Nothing actually happens to the magnetic field during TPW. While Earth’s crust and mantle might be unsteady, it remains stable, and so does the magnetic North Pole. Magnetic north isn’t always found in the same place like true north. When a compass needle syncs up with Earth’s magnetic field, you get magnetic north, which keeps changing with fluctuations in the magnetic field that are unrelated to TPW. Even when the mantle and crust move around, magnetic north is not affected. This explains why the TPW shift that happens above the core can be measured.
Magnetism in some of the Italian rocks had revealed more than TPW before. When researcher Walter Alvarez of UC Berkeley found it contained unusually high levels of the rare Earth element iridium, more than would be expected on Earth, he realized the origin of this iridium had to be extraterrestrial. This indirectly led to the discovery of the asteroid that annihilated the dinosaurs. Space rocks aside, Mitchell thinks what is more remarkable about TPW is that Earth can actually find its balance again. It just took five million years to do so.
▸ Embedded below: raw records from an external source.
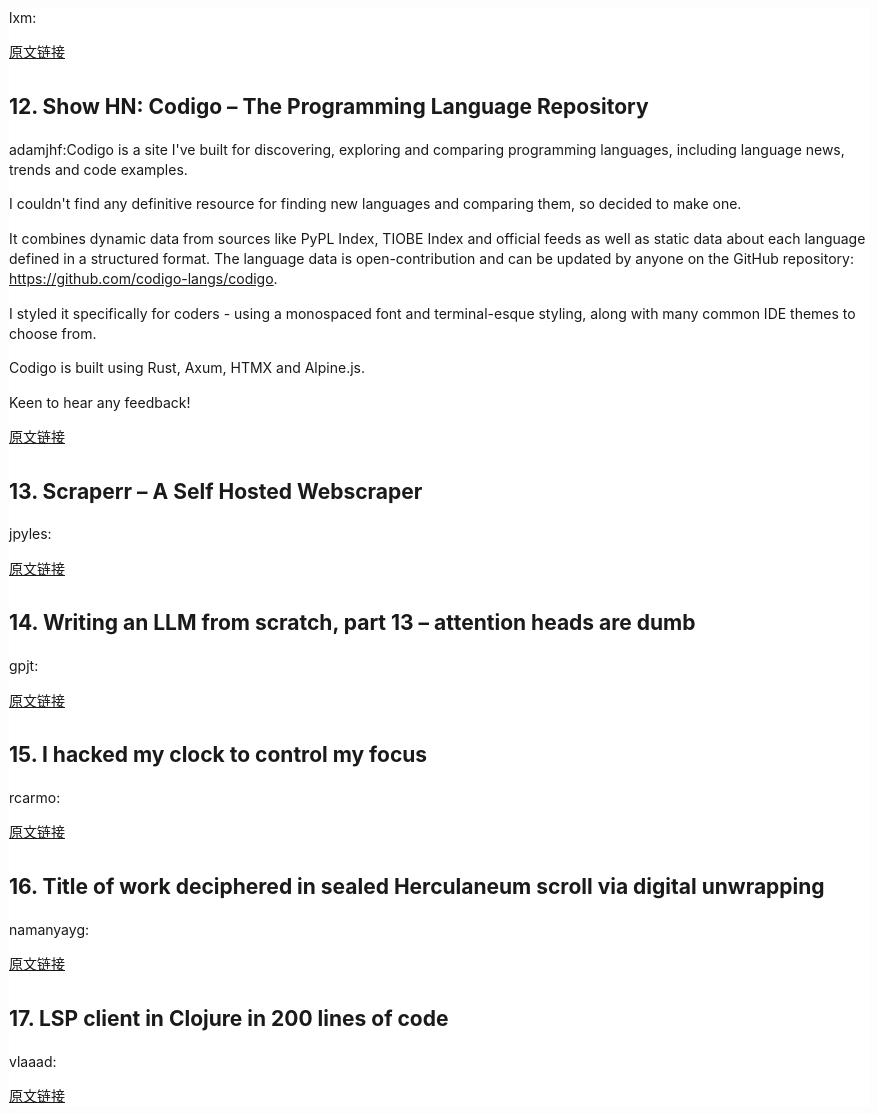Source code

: lxm:

[原文链接](https://www.wsj.com/lifestyle/careers/skilled-trades-high-school-recruitment-fd9f8257)

## 12. Show HN: Codigo – The Programming Language Repository

adamjhf:Codigo is a site I&#x27;ve built for discovering, exploring and comparing programming languages, including language news, trends and code examples.<p>I couldn&#x27;t find any definitive resource for finding new languages and comparing them, so decided to make one.<p>It combines dynamic data from sources like PyPL Index, TIOBE Index and official feeds as well as static data about each language defined in a structured format. The language data is open-contribution and can be updated by anyone on the GitHub repository: <a href="https:&#x2F;&#x2F;github.com&#x2F;codigo-langs&#x2F;codigo">https:&#x2F;&#x2F;github.com&#x2F;codigo-langs&#x2F;codigo</a>.<p>I styled it specifically for coders - using a monospaced font and terminal-esque styling, along with many common IDE themes to choose from.<p>Codigo is built using Rust, Axum, HTMX and Alpine.js.<p>Keen to hear any feedback!

[原文链接](https://codigolangs.com)

## 13. Scraperr – A Self Hosted Webscraper

jpyles:

[原文链接](https://github.com/jaypyles/Scraperr)

## 14. Writing an LLM from scratch, part 13 – attention heads are dumb

gpjt:

[原文链接](https://www.gilesthomas.com/2025/05/llm-from-scratch-13-taking-stock-part-1-attention-heads-are-dumb)

## 15. I hacked my clock to control my focus

rcarmo:

[原文链接](https://www.paepper.com/blog/posts/how-i-hacked-my-clock-to-control-my-focus.md/)

## 16. Title of work deciphered in sealed Herculaneum scroll via digital unwrapping

namanyayg:

[原文链接](https://www.finebooksmagazine.com/fine-books-news/title-work-deciphered-sealed-herculaneum-scroll-digital-unwrapping)

## 17. LSP client in Clojure in 200 lines of code

vlaaad:

[原文链接](https://vlaaad.github.io/lsp-client-in-200-lines-of-code)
“It is possible that Earth's lithosphere –– the outer shell involved in plate tectonics –– is elastic enough to serve as a rubber band,” he said. “If TPW stretches its shape in a new direction after the excursion, it will snap back to its original shape and thus assume the previous pole position.”
Do these occurrences mean that we could get thrown into space? You can sigh in relief now. Whenever the planet loses its balance again, we won’t realize it.